Come June, Jack Straw was threatening antisocial neighbours with jail and warning that Community Safety Orders would be placed on disruptive families, allowing courts to impose curfews and restraining orders. The move, based on the gospel of Zero Tolerance, would be coupled with the creation of a specific offence of racial harassment.
In a further concession to neighbourly spirit, citizens learnt that they might, one day, acquire the right to roam where they chose, assuming their wish-list did not encompass the Sussex fiefdom of Nicholas Van Hoogstraten, who built a barn across a public footpath and explained the need for this cordon sanitaire: "The ramblers are just a bunch of the dirty mac brigade. The great unwashed. They're disgusting creatures. Would you have a lot of herberts in your garden?"
Though Hoogstraten took a certain amount of flak, the response to this challenge was muted enough to suggest that - from Prestwick to Purley - there was some echo to the view that one's backyard should remain a herbert-free zone. Herberts come in many guises. Romanian gypsies, asylum-seekers in general, European tax harmonisers - all of these became, in the year of the hellish neighbour, emblematic of those who should be forbidden to breach, or tamper with, the British boundary wall.

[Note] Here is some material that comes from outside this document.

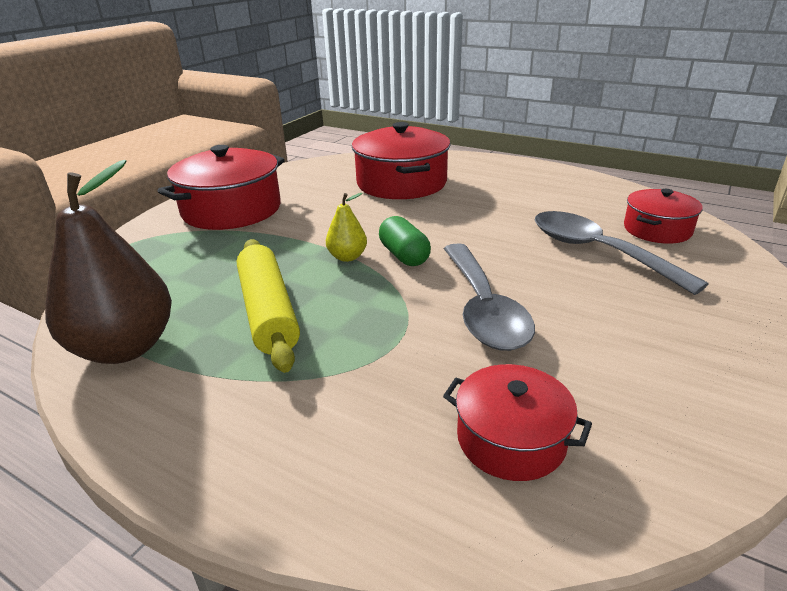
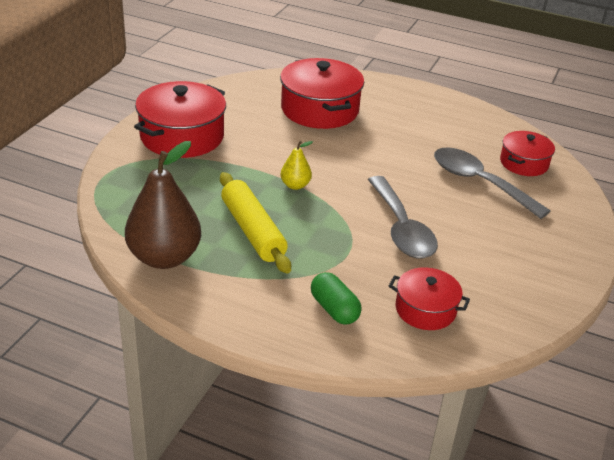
camera: 10 degrees left, 5 degrees up
(404, 255) = (338, 184): green capsule -> green capsule (334, 309)

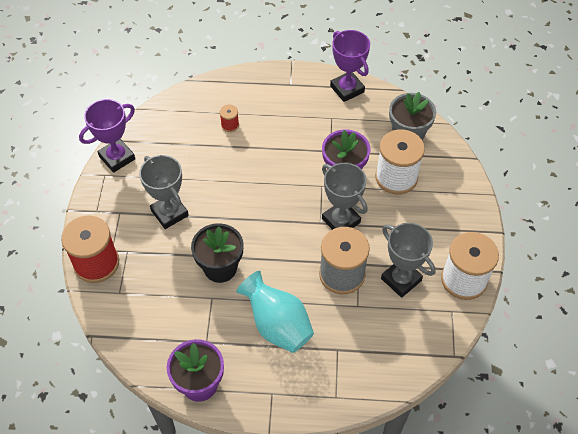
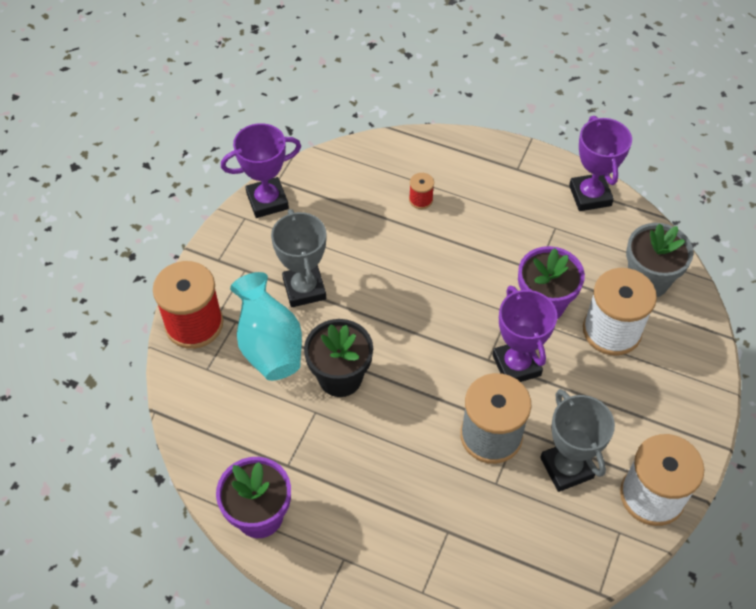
camera: 20 degrees right, 0 degrees up
(277, 325) = (383, 474): turquoise vase -> turquoise vase (269, 346)
(341, 220) = (516, 365): grey trophy -> purple trophy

By December it was clear that the insular faction had not determined, like G K Chesterton, to "love my fellow man and hate my next-door neighbour". Far easier to lump the whole lot together into a general category of undesirables. Even Jack Straw, the evangelist of tranquil co-existence, devised a scheme under which 25 Kosovar asylum-seekers were sent to a hostel in the Chapeltown area of Leeds, cheek-by-jowl with a Serbian community centre. As neighbourly engineering goes, this was like despatching Sir Bernard Ingham to partake of next door's mulled wine and cheese and pineapple on sticks.

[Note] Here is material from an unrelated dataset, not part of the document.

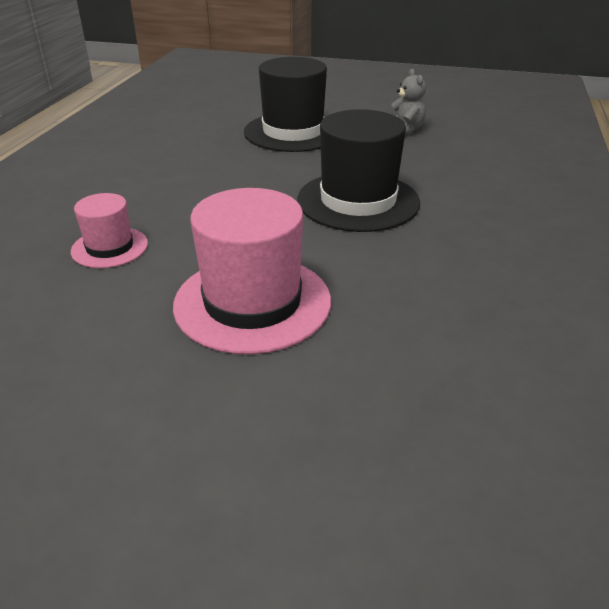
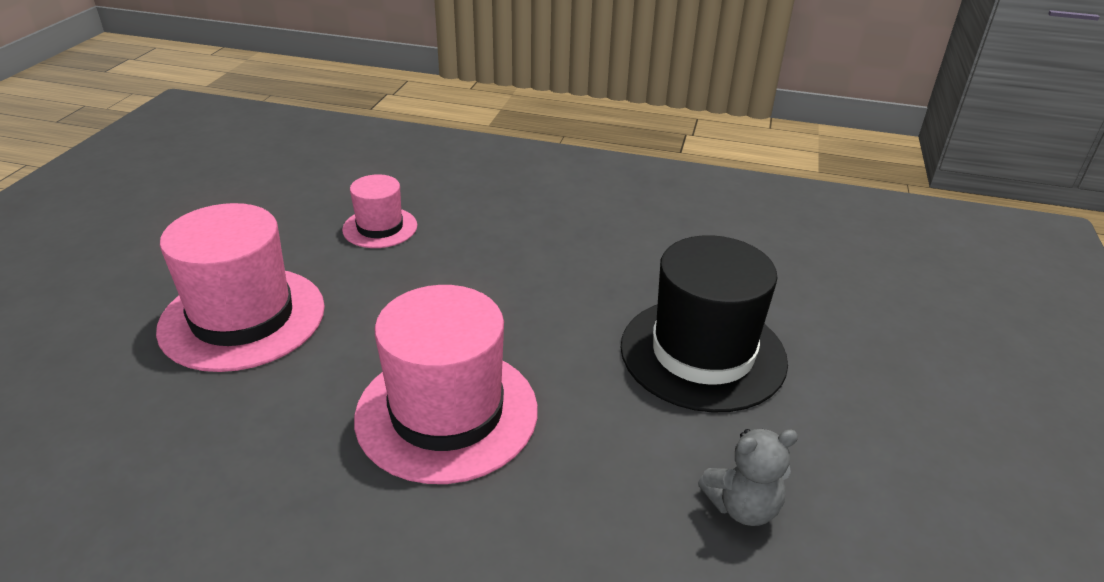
camera: 90 degrees right, 0 degrees up
(358, 201) = (447, 413): black hat -> pink hat

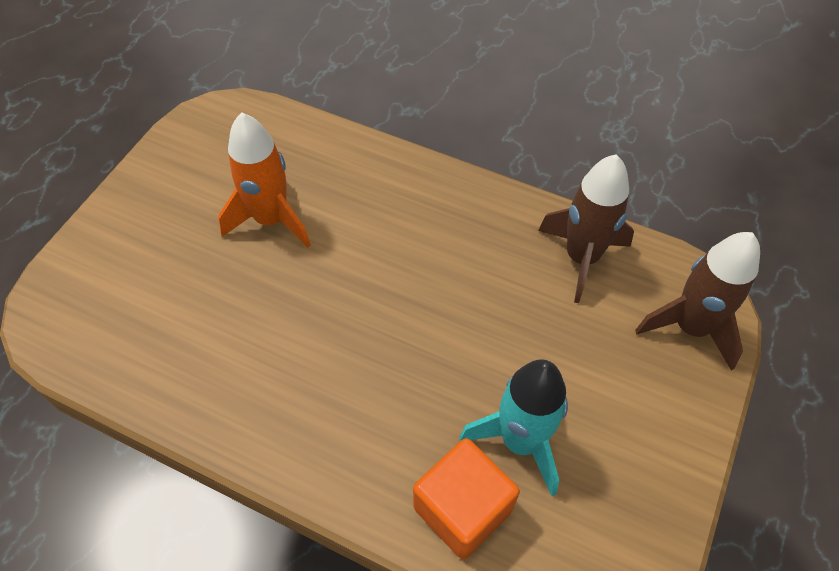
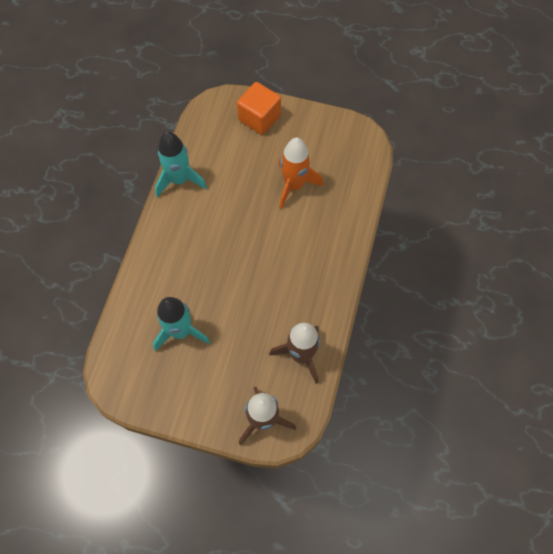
camera: 80 degrees right, 10 degrees up
(193, 406) = (179, 180): none -> turquoise rocket
(462, 509) = (143, 308): orange cube -> orange cube (259, 118)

And so the year of the bad neighbour drew to a close. There were noisy neighbours (all that piano practice at No 11), nosy neighbours (the Hull man who had John Prescott breathalysed, lest he be legless on Highland Spring), lost and unlamented neighbours (goodbye to care in the community; welcome to the age of indeterminate detention for the mentally ill), and the good neighbours to whom no one ever listens.

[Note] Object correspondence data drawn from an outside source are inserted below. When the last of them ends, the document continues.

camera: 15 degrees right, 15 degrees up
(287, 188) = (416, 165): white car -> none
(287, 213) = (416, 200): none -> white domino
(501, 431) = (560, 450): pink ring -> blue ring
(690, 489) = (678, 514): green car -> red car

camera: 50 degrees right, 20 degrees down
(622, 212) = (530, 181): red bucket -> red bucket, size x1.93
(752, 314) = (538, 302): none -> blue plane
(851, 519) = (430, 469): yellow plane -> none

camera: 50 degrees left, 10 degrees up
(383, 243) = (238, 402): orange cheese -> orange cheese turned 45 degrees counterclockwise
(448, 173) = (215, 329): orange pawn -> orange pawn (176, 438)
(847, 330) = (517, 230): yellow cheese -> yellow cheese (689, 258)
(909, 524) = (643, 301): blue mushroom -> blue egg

Sofiah Baker, who lived next door to Lauren Creed, the five-year-old girl brutalised by her mother's boyfriend, recorded the child's story and told the police of her bruises in July last year. The probation service was not informed. On the night Lauren died, neighbours reported a sound like a bag being thrown down the stairs. So much for communitarianism in inward-looking Britain, where potential tragedies create less official fuss than beanstalk conifers and vehicular access in Purley.
Still, Christmas is here and good neighbourliness remains; battered but extant. Imagine - if the Lord Hoffman problem does not rule out such a prospect - the yuletide vision of Bruce Forsyth and General Pinochet huddled by the Wentworth Estate gas logs, partaking of a cheering glass of Chilean red and a Fortnum & Mason mince pie.